Consider an example with two correlated inputs $$X_1$$ and $$X_2$$, with correlation $$\rho$$. We assume that the true regression coefficients are $$\beta_1 = 4$$ and $$\beta_2 = 2$$. Figure 3.18 shows the coefficient profiles for the different methods, as their tuning parameters are varied. The top panel has $$\rho = 0.5$$, the bottom panel $$\rho = −0.5$$. The tuning parameters for ridge and lasso vary over a continuous range, while best subset, PLS and PCR take just two discrete steps to the least squares solution. In the top panel, starting at the origin, ridge regression shrinks the coefficients together until it finally converges to least squares. PLS and PCR show similar behavior to ridge, although are discrete and more extreme. Best subset overshoots the solution and then backtracks. The behavior of the lasso is intermediate to the other methods. When the correlation is negative (lower panel), again PLS and PCR roughly track the ridge path, while all of the methods are more similar to one another.

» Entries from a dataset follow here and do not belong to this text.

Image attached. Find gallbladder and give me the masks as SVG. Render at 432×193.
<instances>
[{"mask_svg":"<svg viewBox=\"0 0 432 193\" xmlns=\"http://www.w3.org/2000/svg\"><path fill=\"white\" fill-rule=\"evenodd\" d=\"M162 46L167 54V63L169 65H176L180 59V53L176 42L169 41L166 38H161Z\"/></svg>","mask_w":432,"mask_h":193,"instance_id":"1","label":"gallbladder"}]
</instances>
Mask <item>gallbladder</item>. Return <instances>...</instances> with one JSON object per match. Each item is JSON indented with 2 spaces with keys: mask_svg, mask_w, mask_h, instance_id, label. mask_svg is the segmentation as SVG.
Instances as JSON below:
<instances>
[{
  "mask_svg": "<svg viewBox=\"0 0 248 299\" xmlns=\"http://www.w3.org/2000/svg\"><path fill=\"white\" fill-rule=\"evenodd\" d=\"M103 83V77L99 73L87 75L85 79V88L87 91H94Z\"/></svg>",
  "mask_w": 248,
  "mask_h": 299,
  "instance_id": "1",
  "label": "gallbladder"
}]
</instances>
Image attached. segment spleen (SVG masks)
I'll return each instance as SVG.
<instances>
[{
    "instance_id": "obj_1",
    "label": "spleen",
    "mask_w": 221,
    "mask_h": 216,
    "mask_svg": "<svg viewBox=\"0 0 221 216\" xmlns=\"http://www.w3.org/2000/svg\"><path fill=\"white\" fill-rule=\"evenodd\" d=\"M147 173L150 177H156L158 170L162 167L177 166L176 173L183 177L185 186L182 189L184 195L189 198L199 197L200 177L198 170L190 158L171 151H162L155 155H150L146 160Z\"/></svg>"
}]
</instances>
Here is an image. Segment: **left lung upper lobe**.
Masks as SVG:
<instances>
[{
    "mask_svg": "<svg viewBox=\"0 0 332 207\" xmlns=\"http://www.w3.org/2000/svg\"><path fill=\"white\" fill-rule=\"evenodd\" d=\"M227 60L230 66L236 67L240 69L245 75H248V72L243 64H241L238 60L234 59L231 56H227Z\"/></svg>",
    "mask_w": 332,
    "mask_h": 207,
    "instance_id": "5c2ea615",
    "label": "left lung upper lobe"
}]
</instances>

It is interesting to compare the shrinkage behavior of these different methods. Recall that ridge regression shrinks all directions, but shrinks low-variance directions more. Principal components regression leaves $$M$$ high-variance directions alone, and discards the rest. Interestingly, it can be shown that partial least squares also tends to shrink the low-variance directions, but can actually inflate some of the higher variance directions. This can make PLS a little unstable, and cause it to have slightly higher prediction error compared to ridge regression. A full study is given in Frank and Friedman (1993). These authors conclude that for minimizing prediction error, ridge regression is generally preferable to variable subset selection, principal components regression and partial least squares. However the improvement over the latter two methods was only slight.
To summarize, PLS, PCR and ridge regression tend to behave similarly. Ridge regression may be preferred because it shrinks smoothly, rather than in discrete steps. Lasso falls somewhere between ridge regression and best subset regression, and enjoys some of the properties of each.